• **The task**: Find the lines in these entries that include the word "avion" and state how many there are, with no other words.

[Collected data]
══════

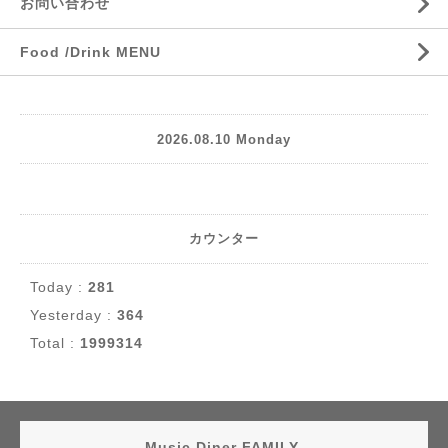
お問い合わせ
Food /Drink MENU
2026.08.10 Monday
カウンター
Today :
281
Yesterday :
364
Total :
1999314
Music Diner FAMILY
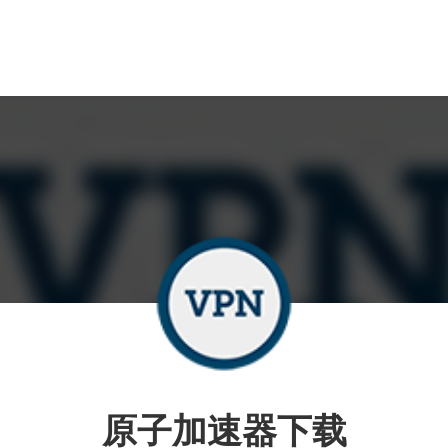
原子加速器下载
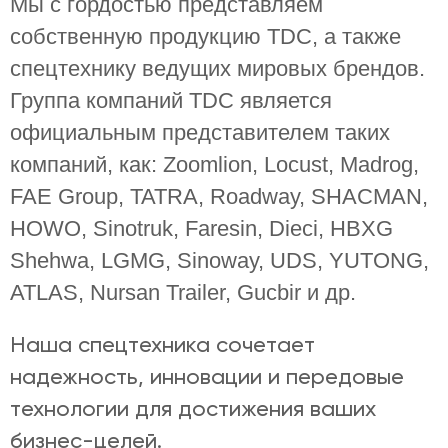
Мы с гордостью представляем
собственную продукцию TDC, а также
спецтехнику ведущих мировых брендов.
Группа компаний TDC является
официальным представителем таких
компаний, как: Zoomlion, Locust, Madrog,
FAE Group, TATRA, Roadway, SHACMAN,
HOWO, Sinotruk, Faresin, Dieci, HBXG
Shehwa, LGMG, Sinoway, UDS, YUTONG,
ATLAS, Nursan Trailer, Gucbir и др.
Наша спецтехника сочетает
надежность, инновации и передовые
технологии для достижения ваших
бизнес-целей.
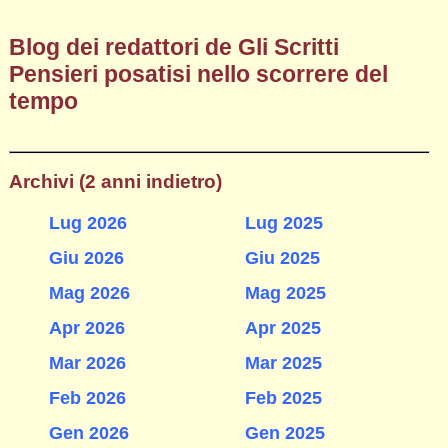
Blog dei redattori de Gli Scritti
Pensieri posatisi nello scorrere del
tempo
Archivi (2 anni indietro)
Lug 2026
Lug 2025
Giu 2026
Giu 2025
Mag 2026
Mag 2025
Apr 2026
Apr 2025
Mar 2026
Mar 2025
Feb 2026
Feb 2025
Gen 2026
Gen 2025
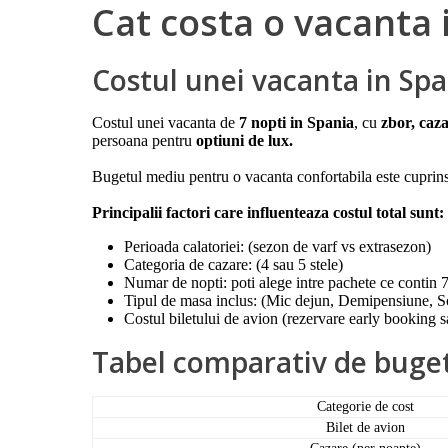
Cat costa o vacanta
Costul unei vacanta in Spa
Costul unei vacanta de
7 nopti in Spania
, cu
zbor, caza
persoana pentru
optiuni de lux.
Bugetul mediu pentru o vacanta confortabila este cuprins
Principalii factori care influenteaza costul total sunt:
Perioada calatoriei: (sezon de varf vs extrasezon)
Categoria de cazare: (4 sau 5 stele)
Numar de nopti: poti alege intre pachete ce contin 7
Tipul de masa inclus: (Mic dejun, Demipensiune, So
Costul biletului de avion (rezervare early booking s
Tabel comparativ de buge
Categorie de cost
Bilet de avion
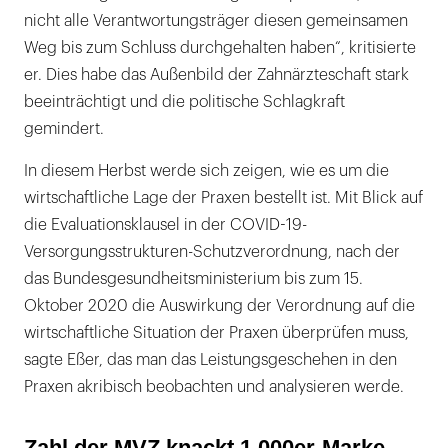
nicht alle Verantwortungsträger diesen gemeinsamen
Weg bis zum Schluss durchgehalten haben“, kritisierte
er. Dies habe das Außenbild der Zahnärzteschaft stark
beeinträchtigt und die politische Schlagkraft
gemindert.
In diesem Herbst werde sich zeigen, wie es um die
wirtschaftliche Lage der Praxen bestellt ist. Mit Blick auf
die Evaluationsklausel in der COVID-19-
Versorgungsstrukturen-Schutzverordnung, nach der
das Bundesgesundheitsministerium bis zum 15.
Oktober 2020 die Auswirkung der Verordnung auf die
wirtschaftliche Situation der Praxen überprüfen muss,
sagte Eßer, das man das Leistungsgeschehen in den
Praxen akribisch beobachten und analysieren werde.
Zahl der MVZ knackt 1.000er-Marke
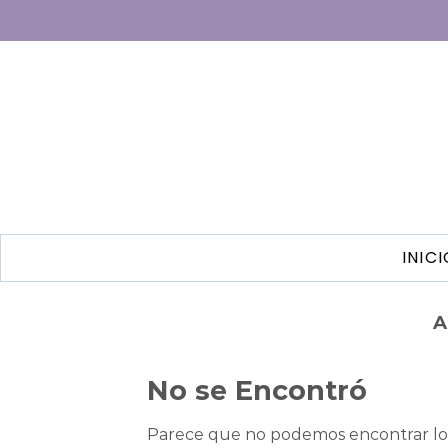
INIC
A
No se Encontró
Parece que no podemos encontrar lo 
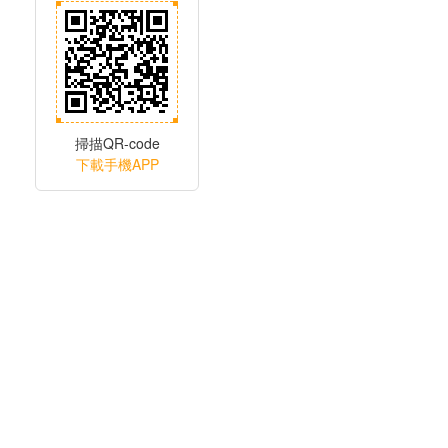
掃描QR-code
下載手機APP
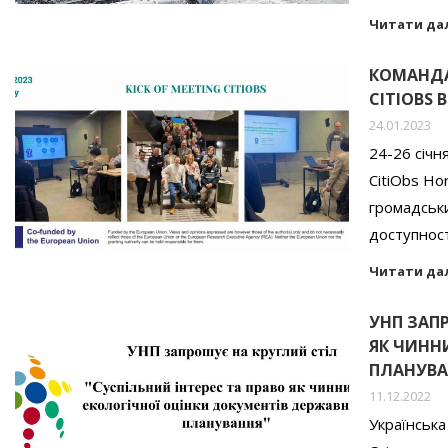
Читати да
КОМАНДА
CITIOBS 
24.01.2023
24-26 січн
CitiObs Ho
громадськи
доступнос
Читати да
УНП ЗАПР
ЯК ЧИНН
ПЛАНУВАНН
11.12.2022
Українська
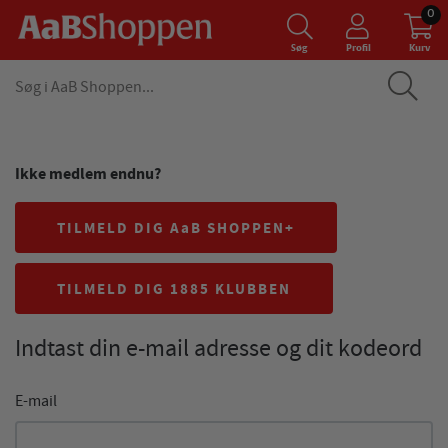
0
Søg
Profil
Kurv
Ikke medlem endnu?
TILMELD DIG AaB SHOPPEN+
TILMELD DIG 1885 KLUBBEN
Indtast din e-mail adresse og dit kodeord
E-mail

══════

• **Written solution**: 2